Clin Res Cardiol (2021). 10.1007/s00392-021-01933-9

A challenging case of successful mapping and ablation of parahisian premature ventricular contractions via the “reversed C-curve” technique
H. L. Phan1, A. Keelani1, B. Kirstein2, M. Feher2, J. Vogler1, C. Eitel2, K.-H. Kuck3, R. R. Tilz1, C.-H. Heeger1
1Med. Klinik II / Kardiologie, Elektrophysiologie, Universitätsklinikum Schleswig-Holstein, Lubeck; 2Med. Klinik II / Kardiologie, Elektrophysiologie, Universitätsklinikum Schleswig-Holstein, Lübeck; 3Kardiologie, LANS Cardio Hamburg, Hamburg;


Catheter ablation of parahisian premature ventricular contractions (PVCs) can be challenging with high periprocedural risk of atrio-ventricular (AV) block. Catheter stability is the key prerequisite to provide a safe and effective catheter ablation in such vulnerable areas.

Case presentation:

A 57-year-old female patient with a history of Takotsubo syndrome presented to the emergency department with chest pain and palpitations. Acute myocardial ischemia was excluded by negative serial serum troponin levels. Electrocardiogram (ECG) showed sinus rhythm with frequent monomorphic PVCs (bigeminy). PVC morphology showed a narrow QRS complex (QRS width of 100 ms) with nearly identical axis compared to the QRS complexes in sinus rhythm and a left bundle branch block (LBBB) pattern, suggesting a parahisian origin.

The patient had a known history of highly symptomatic PVCs with a burden of 27 % per 24 hours on Holter ECG. Initial betablocker therapy had to be stopped due to symptomatic sinus bradycardia and syncope.

An electrophysiologic (EP) study was performed after written informed consent including the increased high risk of periprocedural AV-block with need for pacemaker implantation.

The EP study was performed using an electroanatomic 3D mapping system, a contact force sensing irrigated 3.5mm tip RF catheter and a long non-steerable sheath. The earliest activation area of the PVC was detected in the right ventricle (RV), slightly inferior to the His bundle. Earliest activation was 23 ms to the onset of the QRS in lead II. Unipolar EGM showed QS morphology. A His potential was detected only 3,5 mm to the site of PVC origin, where pace mapping showed a 97% pattern matching to the clinical PVC.

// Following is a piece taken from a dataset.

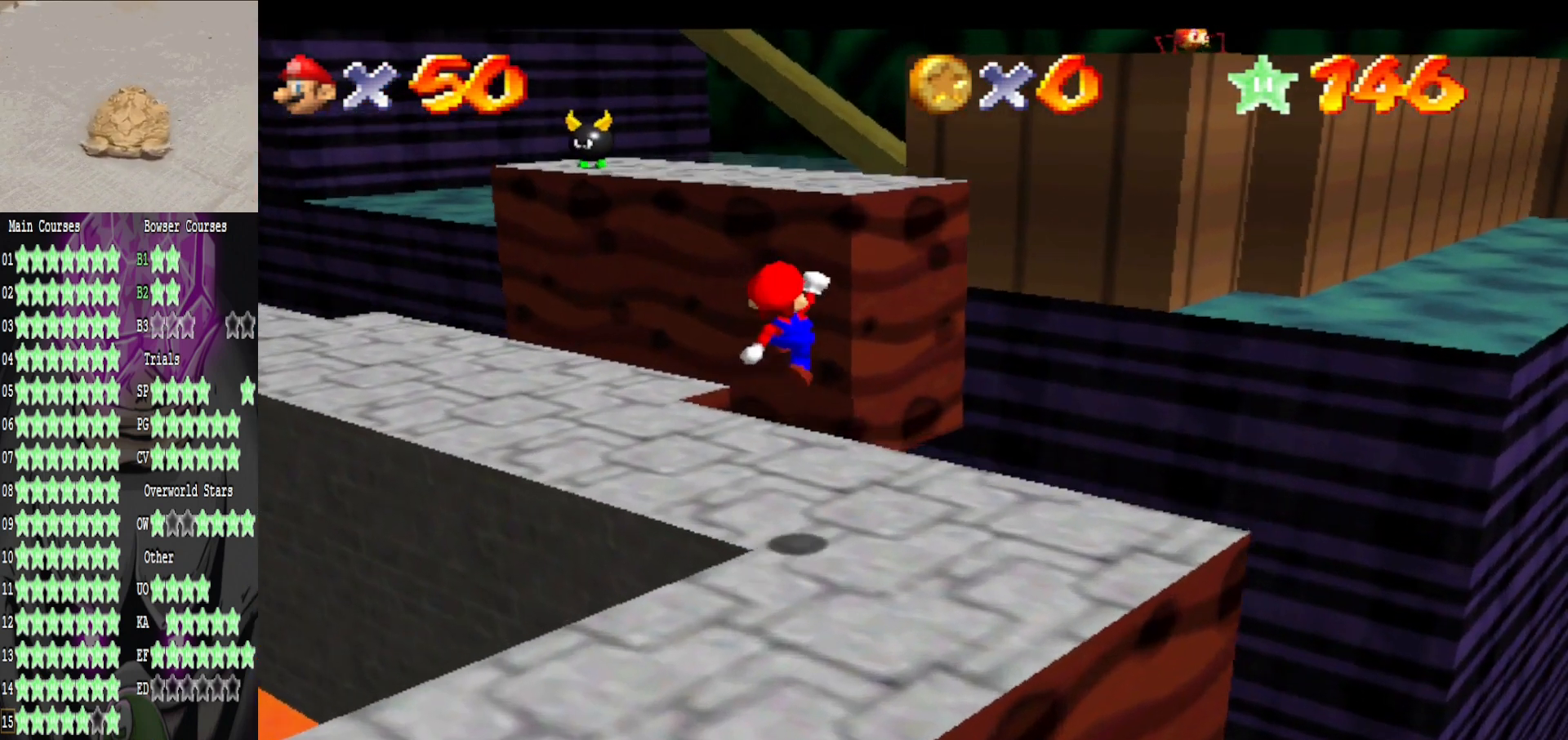
{"buttons": ["A"], "left_stick": "up-left", "right_stick": "center", "events": [[40, "left_stick", "up-left"], [160, "left_stick", "left"], [360, "left_stick", "up-left"], [480, "A", "down"]]}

Shortly after the start of power-controlled irrigated RF applications with an energy titration of 10 to 15 Watts, multiple junctional beats with intermittent AV block appeared. Ablation was stopped immediately. A total of 5 attempts of RF applications had to be stopped abruptly after 5 to 10 seconds, due to intermittent AV block, all with complete recovery of the AV block, but also the PVCs. Further attempts more distant to the His bundle showed no effect on the PVC.

Eventually, successful ablation of the parahisian PVC could be performed after using the “reversed C-curve” technique for positioning of the ablation catheter (forming a reversed C letter), providing excellent catheter stability. The clinical PVC disappeared after 5 seconds of RF time during the 1st RF application. Continuously stable junctional complexes at this site without appearance of any AV block could be recorded, therefore a second bonus application was added. In total two RF applications (each 60 seconds, with 15 to 30 Watt) were applied.

Holter ECG on the first postoperative day revealed a significant decreased PVC burden less than 1 % in 24 hours, without any further AV conduction disorders which was related to improved clinical symptoms.

Conclusion:  Utilization of the “reversed C-curve” technique to improve catheter stability at the site of origin may increase success and safety during ablation of parahisian PVCs.



Figure 1. 3D-activation map of the parahisian PVC from the RVOT (in LL projection on the left), visualization of tag points in glass mode (in RAO projection on the right). Ablation catheter in “reversed C-curve” position.

LL: left lateral, RAO: right anterior oblique, yellow tags: His Bundle, white tags: RF application sites.